ORIGEN: Zero-Shot 3D Orientation Grounding in Text-to-Image Generation
Yunhong Min, Daehyeon Choi, Kyeongmin Yeo, Jihyun Lee, Minhyuk Sung
2025-03-31
Summary
This paper is about a new way to create images from text that allows you to control the 3D orientation of objects in the image, even if the AI hasn't been specifically trained to do that.
What's the problem?
Existing AI image generators struggle to control the 3D orientation of objects, making it difficult to create realistic or specific scenes.
What's the solution?
The researchers developed a technique called ORIGEN that uses a reward system and a special type of sampling to guide the AI in creating images with the desired 3D orientations.
Why it matters?
This work matters because it allows for more precise control over image generation, opening up new possibilities for creating realistic and customized images.
Abstract
We introduce ORIGEN, the first zero-shot method for 3D orientation grounding in text-to-image generation across multiple objects and diverse categories.
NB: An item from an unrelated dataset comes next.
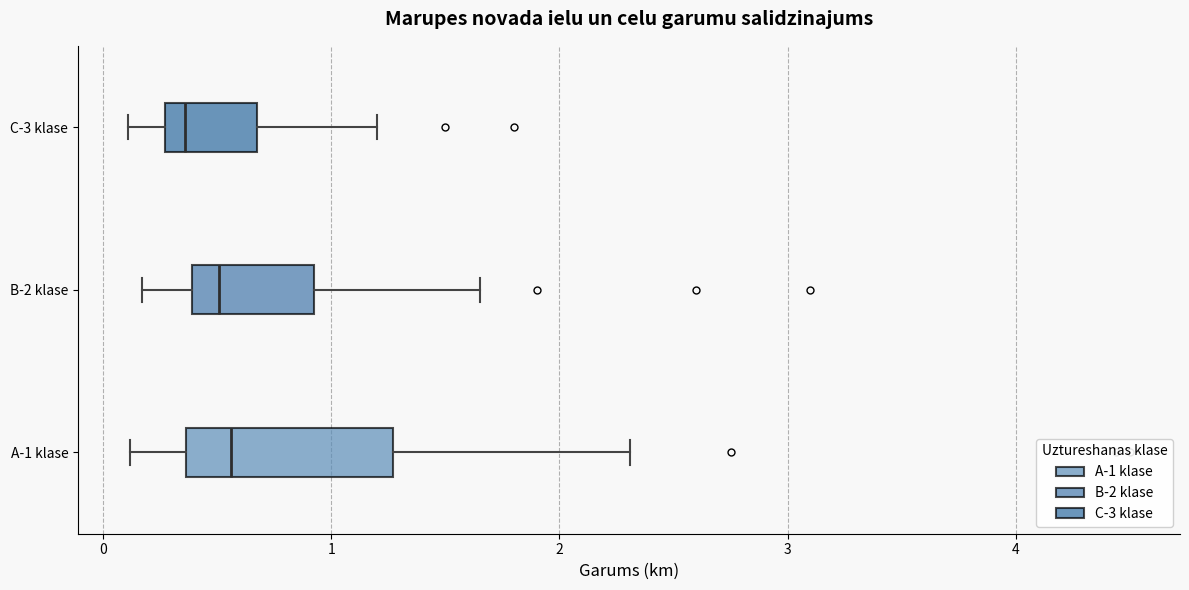

Reading bottom to top, read every box against the x-axis: the position of its median line, the range the box covers, and the ends of its whiskers. The values are not printed on the chart, so give them approximately, as read against the axis.

A-1 klase: median 0.6, box 0.4 to 1.3, whiskers 0.1 to 2.3
B-2 klase: median 0.5, box 0.4 to 0.9, whiskers 0.2 to 1.7
C-3 klase: median 0.4, box 0.3 to 0.7, whiskers 0.1 to 1.2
While previous work on spatial grounding in image generation has mainly focused on 2D positioning, it lacks control over 3D orientation. To address this, we propose a reward-guided sampling approach using a pretrained discriminative model for 3D orientation estimation and a one-step text-to-image generative flow model. While gradient-ascent-based optimization is a natural choice for reward-based guidance, it struggles to maintain image realism. Instead, we adopt a sampling-based approach using Langevin dynamics, which extends gradient ascent by simply injecting random noise--requiring just a single additional line of code. Additionally, we introduce adaptive time rescaling based on the reward function to accelerate convergence. Our experiments show that ORIGEN outperforms both training-based and test-time guidance methods across quantitative metrics and user studies.